### Try it
Without leaving out a single line, restate the entries below exactly.

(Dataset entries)
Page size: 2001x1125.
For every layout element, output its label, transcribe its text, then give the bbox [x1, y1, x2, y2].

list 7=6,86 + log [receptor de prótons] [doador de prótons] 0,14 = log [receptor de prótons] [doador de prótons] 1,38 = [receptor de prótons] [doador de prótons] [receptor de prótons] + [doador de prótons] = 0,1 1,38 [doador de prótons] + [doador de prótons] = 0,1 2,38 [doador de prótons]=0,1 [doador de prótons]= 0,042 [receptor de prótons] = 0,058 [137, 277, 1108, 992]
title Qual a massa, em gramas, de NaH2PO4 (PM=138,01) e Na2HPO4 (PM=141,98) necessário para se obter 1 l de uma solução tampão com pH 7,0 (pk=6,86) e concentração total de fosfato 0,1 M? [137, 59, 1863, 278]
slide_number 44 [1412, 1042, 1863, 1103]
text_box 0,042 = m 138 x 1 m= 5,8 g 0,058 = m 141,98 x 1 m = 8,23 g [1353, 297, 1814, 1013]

### Answer box
Page size: 2001x1125.
For every layout element, output its label, transcribe its text, then give the bbox [x1, y1, x2, y2].

list 7=6,86 + log [receptor de prótons] [doador de prótons] 0,14 = log [receptor de prótons] [doador de prótons] 1,38 = [receptor de prótons] [doador de prótons] [receptor de prótons] + [doador de prótons] = 0,1 1,38 [doador de prótons] + [doador de prótons] = 0,1 2,38 [doador de prótons]=0,1 [doador de prótons]= 0,042 [receptor de prótons] = 0,058 [137, 277, 1108, 992]
title Qual a massa, em gramas, de NaH2PO4 (PM=138,01) e Na2HPO4 (PM=141,98) necessário para se obter 1 l de uma solução tampão com pH 7,0 (pk=6,86) e concentração total de fosfato 0,1 M? [137, 59, 1863, 278]
slide_number 44 [1412, 1042, 1863, 1103]
text_box 0,042 = m 138 x 1 m= 5,8 g 0,058 = m 141,98 x 1 m = 8,23 g [1353, 297, 1814, 1013]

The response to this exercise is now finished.